I am old enough to remember the pre-independence and

post-independence, but pre-military, years of Nigeria's regional

system of government when each region was self-reliant. The promise of

Nigeria at independence was truncated by military intervention. The

military abolished the federal system, balkanized the regions,

abandoned agriculture, and focused on an unrelenting exploitation of

the oil resources of the Southsouth.
Today, all the states in the nation and the federal government are

funded by oil revenues. You cannot underestimate the enormous

resentment of the people in the oil producing states to this state of

affairs. Add to this, their environment is polluted, farmers and

fishermen cannot ply their trades, but the region gets only a small

fraction of the oil revenues.
Do you think that is fair and just?
General Buhari was head of state before, and so he has a record in

office.
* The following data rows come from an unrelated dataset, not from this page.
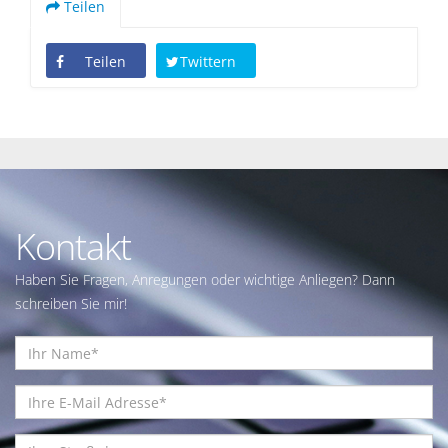
Teilen
Teilen
Twittern
Kontakt
Haben Sie Fragen, Anregungen oder wichtige Anliegen? Dann
schreiben Sie mir!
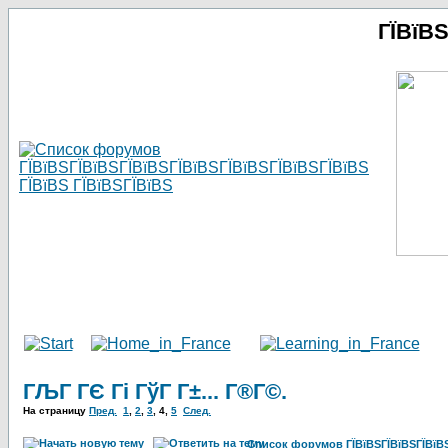
ГЇВїВ
ГЉГ ГЄ Гі ГўГ Г±... Г®Г©.
На страницу
Пред.
1
,
2
,
3
,
4
,
5
След.
Список форумов ГЇВїВЅГЇВїВЅГЇВїВЅГ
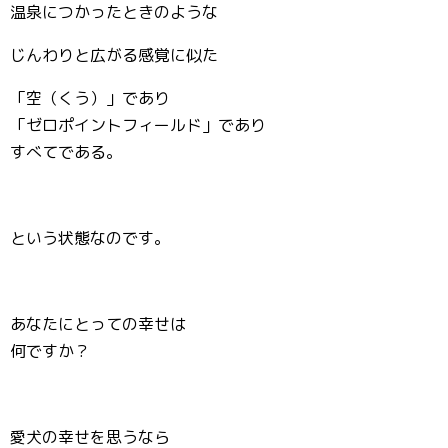
温泉につかったときのような
じんわりと広がる感覚に似た
「空（くう）」であり
「ゼロポイントフィールド」であり
すべてである。
という状態なのです。
あなたにとっての幸せは
何ですか？
愛犬の幸せを思うなら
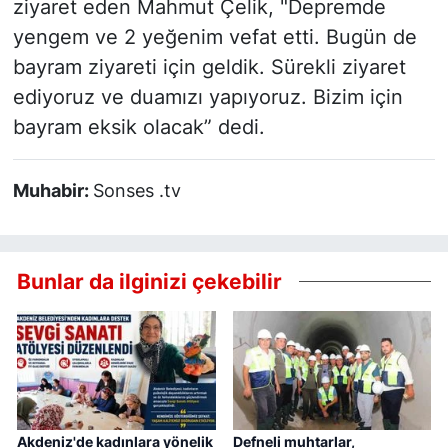
ziyaret eden Mahmut Çelik, "Depremde
yengem ve 2 yeğenim vefat etti. Bugün de
bayram ziyareti için geldik. Sürekli ziyaret
ediyoruz ve duamızı yapıyoruz. Bizim için
bayram eksik olacak” dedi.
Muhabir:
Sonses .tv
Bunlar da ilginizi çekebilir
Akdeniz'de kadınlara yönelik
Defneli muhtarlar,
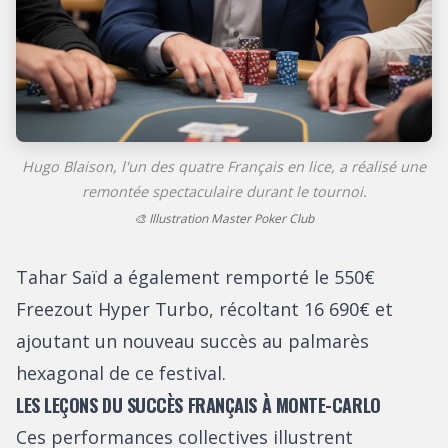
Hugo Blaison, l'un des quatre Français en lice, a réalisé une
remontée spectaculaire durant le tournoi.
🎨 Illustration Master Poker Club
Tahar Saïd a également remporté le 550€
Freezout Hyper Turbo, récoltant 16 690€ et
ajoutant un nouveau succès au palmarès
hexagonal de ce festival.
LES LEÇONS DU SUCCÈS FRANÇAIS À MONTE-CARLO
Ces performances collectives illustrent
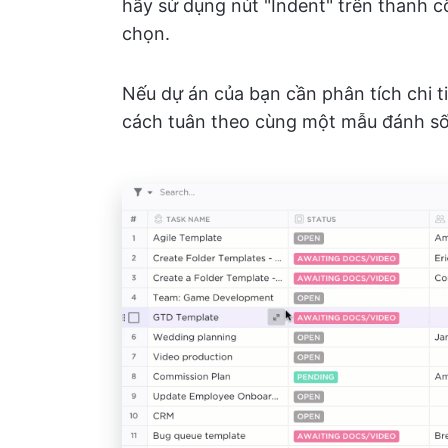
hãy sử dụng nút "Indent" trên thanh c
chọn.
Nếu dự án của bạn cần phân tích chi 
cách tuân theo cùng một mẫu đánh số 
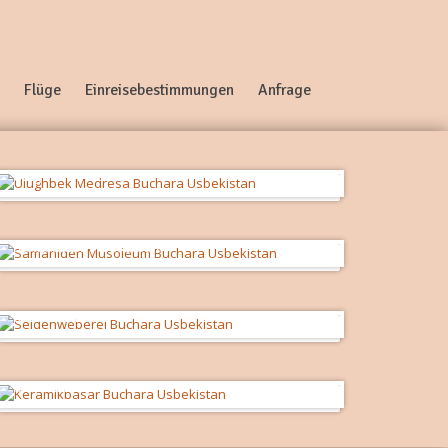
Flüge
Einreisebestimmungen
Anfrage
Ulughbek Medresa
Samaniden-Mausoleum
Seidenweberei
Keramikbasar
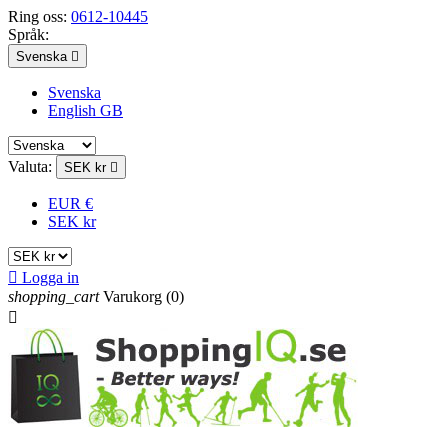
Ring oss:
0612-10445
Språk:
Svenska

Svenska
English GB
Valuta:
SEK kr

EUR €
SEK kr

Logga in
shopping_cart
Varukorg
(0)

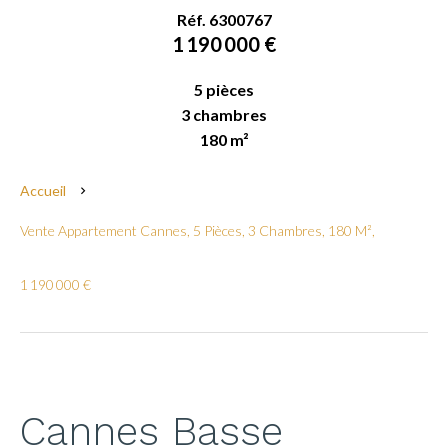
Réf. 6300767
1 190 000 €
5 pièces
3 chambres
180 m²
Accueil
Vente Appartement Cannes, 5 Pièces, 3 Chambres, 180 M²,
1 190 000 €
Cannes Basse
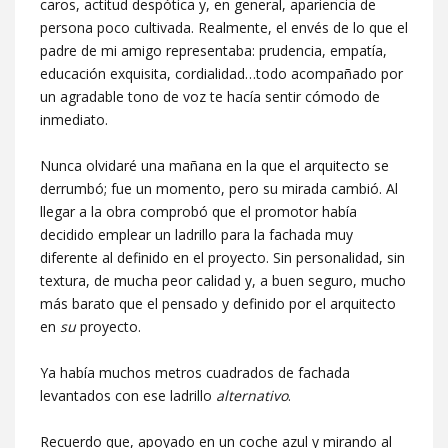
caros, actitud despótica y, en general, apariencia de
persona poco cultivada. Realmente, el envés de lo que el
padre de mi amigo representaba: prudencia, empatía,
educación exquisita, cordialidad…todo acompañado por
un agradable tono de voz te hacía sentir cómodo de
inmediato.
Nunca olvidaré una mañana en la que el arquitecto se
derrumbó; fue un momento, pero su mirada cambió. Al
llegar a la obra comprobó que el promotor había
decidido emplear un ladrillo para la fachada muy
diferente al definido en el proyecto. Sin personalidad, sin
textura, de mucha peor calidad y, a buen seguro, mucho
más barato que el pensado y definido por el arquitecto
en
su
proyecto.
Ya había muchos metros cuadrados de fachada
levantados con ese ladrillo
alternativo
.
Recuerdo que, apoyado en un coche azul y mirando al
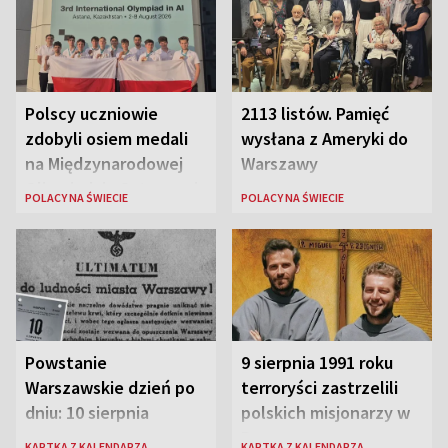
Polscy uczniowie
2113 listów. Pamięć
zdobyli osiem medali
wysłana z Ameryki do
na Międzynarodowej
Warszawy
Olimpiadzie Sztucznej
POLACY NA ŚWIECIE
POLACY NA ŚWIECIE
Inteligencji 2026
Powstanie
9 sierpnia 1991 roku
Warszawskie dzień po
terroryści zastrzelili
dniu: 10 sierpnia
polskich misjonarzy w
Peru
KARTKA Z KALENDARZA
KARTKA Z KALENDARZA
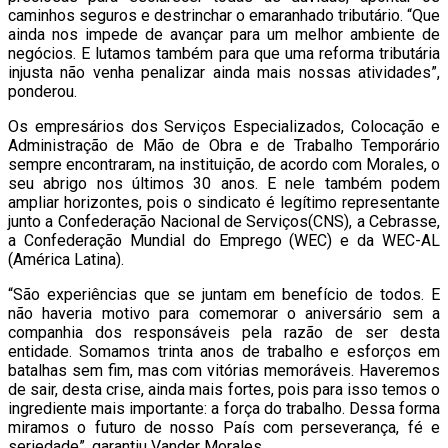
caminhos seguros e destrinchar o emaranhado tributário. “Que
ainda nos impede de avançar para um melhor ambiente de
negócios. E lutamos também para que uma reforma tributária
injusta não venha penalizar ainda mais nossas atividades”,
ponderou.
Os empresários dos Serviços Especializados, Colocação e
Administração de Mão de Obra e de Trabalho Temporário
sempre encontraram, na instituição, de acordo com Morales, o
seu abrigo nos últimos 30 anos. E nele também podem
ampliar horizontes, pois o sindicato é legítimo representante
junto a Confederação Nacional de Serviços(CNS), a Cebrasse,
a Confederação Mundial do Emprego (WEC) e da WEC-AL
(América Latina).
“São experiências que se juntam em benefício de todos. E
não haveria motivo para comemorar o aniversário sem a
companhia dos responsáveis pela razão de ser desta
entidade. Somamos trinta anos de trabalho e esforços em
batalhas sem fim, mas com vitórias memoráveis. Haveremos
de sair, desta crise, ainda mais fortes, pois para isso temos o
ingrediente mais importante: a força do trabalho. Dessa forma
miramos o futuro de nosso País com perseverança, fé e
seriedade”, garantiu Vander Morales.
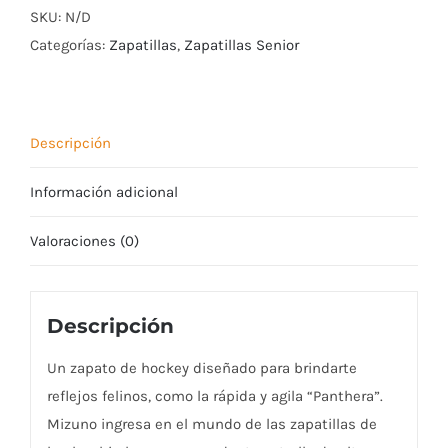
PANTHERA
SKU:
N/D
2
Categorías:
Zapatillas
,
Zapatillas Senior
White
/
VioletIndigo
Descripción
/
CamelliaRos
Información adicional
cantidad
Valoraciones (0)
Descripción
Un zapato de hockey diseñado para brindarte
reflejos felinos, como la rápida y agila “Panthera”.
Mizuno ingresa en el mundo de las zapatillas de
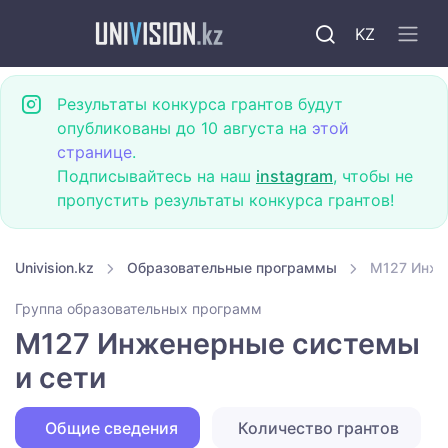
KZ
Результаты конкурса грантов будут
опубликованы до 10 августа на
этой
странице
.
Подписывайтесь на наш
instagram
, чтобы не
пропустить результаты конкурса грантов!
Univision.kz
Образовательные программы
M127 Инже
Группа образовательных программ
M127 Инженерные системы
и сети
Общие сведения
Количество грантов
I will only focus on his economic record. The economy

plummeted when he was in office as head of state. His party has not

endorsed the recommendations of the National Conference, and there is

no prospect that he will implement them. Why should I support the

continuation of a unitary system of government that badly needs to be

reformed?
The Southwest region is the second largest economy in Africa. When the

God-given talents and resources of Yorubas in Nigeria and in the

Diaspora are pooled via taxation, transformation of the region will

occur. Implementation of the recommendations of the National

Conference will facilitate this, and enable the Southwest to be able

to support three additional states, namely, Ijebu, Ibadan/New Oyo, and

Oduduwa.
Ijebu, one of the original provinces in Nigeria before independence,

and the only one of them that has not become a state so far, has a

prospect of becoming a state in President Jonathan's second term. As

an Ijebu man, why should I not support his re-election? Why should the

Ibadan people and those clamoring for Oduduwa state not support his

re-election?
The promise of President Jonathan's second term in office is in the

implementation of reforms that will bring justice to the oppressed

peoples of the Southsouth and encourage each region to develop its own

resources to become self-reliant as it was before military

intervention in Nigeria.
I do hope you can understand why I endorse wholeheartedly the

re-election of President Jonathan without having received a kobo for

this support, and also why I do hope millions of Yoruba people,

including Ijebus, Ibadan people, and those who want Oduduwa state,

will vote massively for President Jonathan for a second term in

office.
Thank you Senator Adefuye for reading.